Work to complete:
Below is a listing. Write out exactly its lines between the one holding "right elbow: (1056, 512)" and the one holding "left eye: (266, 171)", inclusive.

+++++

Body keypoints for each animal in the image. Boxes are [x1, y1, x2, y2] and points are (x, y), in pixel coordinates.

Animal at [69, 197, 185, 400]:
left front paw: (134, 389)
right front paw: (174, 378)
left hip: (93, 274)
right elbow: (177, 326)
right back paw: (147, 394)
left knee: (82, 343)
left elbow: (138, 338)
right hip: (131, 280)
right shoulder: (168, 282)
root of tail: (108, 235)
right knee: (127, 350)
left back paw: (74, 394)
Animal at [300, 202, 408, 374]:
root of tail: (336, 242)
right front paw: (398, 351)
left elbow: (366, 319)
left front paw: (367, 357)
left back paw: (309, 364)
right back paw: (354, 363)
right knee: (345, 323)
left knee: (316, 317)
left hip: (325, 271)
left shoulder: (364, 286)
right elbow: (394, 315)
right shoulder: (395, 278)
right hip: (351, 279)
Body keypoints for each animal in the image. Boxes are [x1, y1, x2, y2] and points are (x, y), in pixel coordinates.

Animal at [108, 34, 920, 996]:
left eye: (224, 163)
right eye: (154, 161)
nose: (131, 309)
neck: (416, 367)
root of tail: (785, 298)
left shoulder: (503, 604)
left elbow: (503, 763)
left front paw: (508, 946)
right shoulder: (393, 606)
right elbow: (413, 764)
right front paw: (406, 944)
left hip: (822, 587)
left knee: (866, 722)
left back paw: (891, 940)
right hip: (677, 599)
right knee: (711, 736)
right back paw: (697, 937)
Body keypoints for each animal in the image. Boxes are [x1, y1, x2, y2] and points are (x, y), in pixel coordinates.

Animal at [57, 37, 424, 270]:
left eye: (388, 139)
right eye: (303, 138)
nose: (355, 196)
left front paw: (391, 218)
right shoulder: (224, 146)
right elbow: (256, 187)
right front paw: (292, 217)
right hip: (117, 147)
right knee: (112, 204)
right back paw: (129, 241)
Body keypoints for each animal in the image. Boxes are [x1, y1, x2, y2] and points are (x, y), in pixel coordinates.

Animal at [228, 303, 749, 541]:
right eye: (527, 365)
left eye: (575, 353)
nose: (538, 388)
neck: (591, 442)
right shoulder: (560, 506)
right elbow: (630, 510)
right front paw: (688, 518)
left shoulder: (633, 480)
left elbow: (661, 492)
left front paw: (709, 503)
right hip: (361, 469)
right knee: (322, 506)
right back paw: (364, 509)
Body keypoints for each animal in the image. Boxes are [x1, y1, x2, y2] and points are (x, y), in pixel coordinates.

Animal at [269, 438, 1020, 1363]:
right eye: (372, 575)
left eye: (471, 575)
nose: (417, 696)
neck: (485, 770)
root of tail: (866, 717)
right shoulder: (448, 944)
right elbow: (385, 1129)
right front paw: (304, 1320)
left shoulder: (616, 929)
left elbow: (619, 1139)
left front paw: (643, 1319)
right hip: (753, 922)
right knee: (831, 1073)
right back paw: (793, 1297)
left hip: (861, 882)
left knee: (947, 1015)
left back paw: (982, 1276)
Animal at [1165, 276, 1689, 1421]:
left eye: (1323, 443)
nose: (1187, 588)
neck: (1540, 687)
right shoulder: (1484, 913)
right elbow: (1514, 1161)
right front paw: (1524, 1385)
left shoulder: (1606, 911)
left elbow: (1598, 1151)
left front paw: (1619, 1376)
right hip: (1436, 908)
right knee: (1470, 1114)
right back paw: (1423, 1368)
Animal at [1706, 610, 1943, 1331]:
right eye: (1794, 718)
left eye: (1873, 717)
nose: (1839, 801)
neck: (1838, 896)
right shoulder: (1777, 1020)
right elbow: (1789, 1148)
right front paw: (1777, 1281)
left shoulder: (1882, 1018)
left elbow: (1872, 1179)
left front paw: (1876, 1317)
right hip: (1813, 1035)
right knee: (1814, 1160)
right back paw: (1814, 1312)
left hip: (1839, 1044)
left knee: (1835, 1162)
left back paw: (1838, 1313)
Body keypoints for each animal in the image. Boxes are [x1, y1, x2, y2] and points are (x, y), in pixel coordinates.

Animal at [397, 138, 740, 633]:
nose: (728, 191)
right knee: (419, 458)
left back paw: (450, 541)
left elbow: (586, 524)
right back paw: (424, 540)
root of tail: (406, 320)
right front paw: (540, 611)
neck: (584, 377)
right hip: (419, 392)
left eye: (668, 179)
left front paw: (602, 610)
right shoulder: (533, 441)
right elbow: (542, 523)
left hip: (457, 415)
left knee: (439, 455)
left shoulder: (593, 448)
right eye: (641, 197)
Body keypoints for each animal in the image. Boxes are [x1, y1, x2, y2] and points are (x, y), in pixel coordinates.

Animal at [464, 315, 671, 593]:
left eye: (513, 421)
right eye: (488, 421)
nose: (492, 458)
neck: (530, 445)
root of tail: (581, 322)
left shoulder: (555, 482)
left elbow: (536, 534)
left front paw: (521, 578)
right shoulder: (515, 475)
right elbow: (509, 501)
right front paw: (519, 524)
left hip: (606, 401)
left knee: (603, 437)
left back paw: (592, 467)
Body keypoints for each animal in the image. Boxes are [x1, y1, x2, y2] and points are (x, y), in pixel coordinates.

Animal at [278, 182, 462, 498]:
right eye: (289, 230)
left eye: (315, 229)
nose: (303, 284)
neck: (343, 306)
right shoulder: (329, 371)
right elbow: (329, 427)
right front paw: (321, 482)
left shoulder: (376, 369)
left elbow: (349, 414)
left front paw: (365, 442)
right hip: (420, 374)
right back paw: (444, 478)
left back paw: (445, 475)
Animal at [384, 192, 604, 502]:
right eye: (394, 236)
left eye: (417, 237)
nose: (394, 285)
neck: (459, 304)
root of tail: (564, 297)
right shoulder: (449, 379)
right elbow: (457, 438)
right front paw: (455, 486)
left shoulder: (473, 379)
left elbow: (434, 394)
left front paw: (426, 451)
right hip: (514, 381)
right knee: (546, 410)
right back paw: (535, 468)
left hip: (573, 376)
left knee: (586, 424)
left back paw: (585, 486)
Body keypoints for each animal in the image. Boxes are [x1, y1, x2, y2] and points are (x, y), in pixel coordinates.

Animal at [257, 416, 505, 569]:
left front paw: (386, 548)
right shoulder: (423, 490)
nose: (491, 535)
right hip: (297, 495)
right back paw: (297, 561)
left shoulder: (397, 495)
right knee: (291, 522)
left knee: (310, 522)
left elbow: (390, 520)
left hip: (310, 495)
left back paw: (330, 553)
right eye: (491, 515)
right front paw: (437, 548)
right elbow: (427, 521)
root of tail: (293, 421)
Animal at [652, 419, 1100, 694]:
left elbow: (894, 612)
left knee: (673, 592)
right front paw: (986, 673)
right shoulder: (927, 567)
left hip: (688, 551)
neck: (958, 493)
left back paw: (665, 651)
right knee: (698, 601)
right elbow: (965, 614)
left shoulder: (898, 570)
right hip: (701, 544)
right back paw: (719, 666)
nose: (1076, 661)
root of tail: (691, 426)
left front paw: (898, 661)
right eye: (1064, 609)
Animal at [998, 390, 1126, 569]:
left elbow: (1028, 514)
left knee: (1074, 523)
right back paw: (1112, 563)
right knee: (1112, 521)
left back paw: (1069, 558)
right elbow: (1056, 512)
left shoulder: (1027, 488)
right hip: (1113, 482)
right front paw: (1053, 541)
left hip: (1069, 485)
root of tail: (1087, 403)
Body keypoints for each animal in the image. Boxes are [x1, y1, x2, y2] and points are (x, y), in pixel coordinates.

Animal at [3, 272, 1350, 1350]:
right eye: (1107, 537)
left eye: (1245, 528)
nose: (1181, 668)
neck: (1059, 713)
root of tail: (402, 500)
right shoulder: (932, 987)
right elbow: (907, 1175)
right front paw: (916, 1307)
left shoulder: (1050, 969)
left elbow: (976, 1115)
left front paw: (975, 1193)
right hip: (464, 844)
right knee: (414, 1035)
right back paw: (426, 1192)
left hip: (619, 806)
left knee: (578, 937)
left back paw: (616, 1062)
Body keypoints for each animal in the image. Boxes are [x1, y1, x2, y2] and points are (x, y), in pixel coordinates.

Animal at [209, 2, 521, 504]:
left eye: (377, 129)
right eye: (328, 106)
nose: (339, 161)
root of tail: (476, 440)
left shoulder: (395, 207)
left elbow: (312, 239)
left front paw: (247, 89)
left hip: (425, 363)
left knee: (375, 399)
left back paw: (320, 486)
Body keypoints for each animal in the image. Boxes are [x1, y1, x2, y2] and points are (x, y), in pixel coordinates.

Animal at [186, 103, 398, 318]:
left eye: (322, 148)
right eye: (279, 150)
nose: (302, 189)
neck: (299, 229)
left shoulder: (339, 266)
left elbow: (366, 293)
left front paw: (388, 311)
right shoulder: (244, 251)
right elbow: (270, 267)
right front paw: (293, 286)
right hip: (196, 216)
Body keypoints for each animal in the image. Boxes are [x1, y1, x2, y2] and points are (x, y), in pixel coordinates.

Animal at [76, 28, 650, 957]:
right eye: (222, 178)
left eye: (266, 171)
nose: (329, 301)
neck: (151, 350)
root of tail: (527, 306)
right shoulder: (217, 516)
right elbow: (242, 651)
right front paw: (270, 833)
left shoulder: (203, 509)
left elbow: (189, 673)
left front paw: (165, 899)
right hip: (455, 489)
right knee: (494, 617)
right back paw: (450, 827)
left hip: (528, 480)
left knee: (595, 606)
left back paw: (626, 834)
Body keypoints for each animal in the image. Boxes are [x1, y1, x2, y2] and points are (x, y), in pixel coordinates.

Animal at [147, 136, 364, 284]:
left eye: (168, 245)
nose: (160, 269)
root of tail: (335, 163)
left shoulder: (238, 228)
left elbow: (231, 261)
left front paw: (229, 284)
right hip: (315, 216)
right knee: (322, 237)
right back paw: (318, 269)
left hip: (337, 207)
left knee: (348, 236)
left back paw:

+++++

Answer for the task:
right elbow: (1056, 512)
left shoulder: (1027, 488)
right hip: (1113, 482)
right front paw: (1053, 541)
left hip: (1069, 485)
root of tail: (1087, 403)
Body keypoints for each animal in the image. Boxes are [x1, y1, x2, y2] and points are (x, y), in pixel coordinates.

Animal at [3, 272, 1350, 1350]:
right eye: (1107, 537)
left eye: (1245, 528)
nose: (1181, 668)
neck: (1059, 713)
root of tail: (402, 500)
right shoulder: (932, 987)
right elbow: (907, 1175)
right front paw: (916, 1307)
left shoulder: (1050, 969)
left elbow: (976, 1115)
left front paw: (975, 1193)
right hip: (464, 844)
right knee: (414, 1035)
right back paw: (426, 1192)
left hip: (619, 806)
left knee: (578, 937)
left back paw: (616, 1062)
Body keypoints for each animal in the image. Boxes are [x1, y1, x2, y2] and points are (x, y), in pixel coordinates.

Animal at [209, 2, 521, 504]:
left eye: (377, 129)
right eye: (328, 106)
nose: (339, 161)
root of tail: (476, 440)
left shoulder: (395, 207)
left elbow: (312, 239)
left front paw: (247, 89)
left hip: (425, 363)
left knee: (375, 399)
left back paw: (320, 486)
Body keypoints for each animal in the image. Boxes are [x1, y1, x2, y2] and points are (x, y), in pixel coordinates.

Animal at [186, 103, 398, 318]:
left eye: (322, 148)
right eye: (279, 150)
nose: (302, 189)
neck: (299, 229)
left shoulder: (339, 266)
left elbow: (366, 293)
left front paw: (388, 311)
right shoulder: (244, 251)
right elbow: (270, 267)
right front paw: (293, 286)
right hip: (196, 216)
Body keypoints for each animal in the image. Boxes are [x1, y1, x2, y2] and points are (x, y), in pixel coordinates.

Animal at [76, 28, 650, 957]:
right eye: (222, 178)
left eye: (266, 171)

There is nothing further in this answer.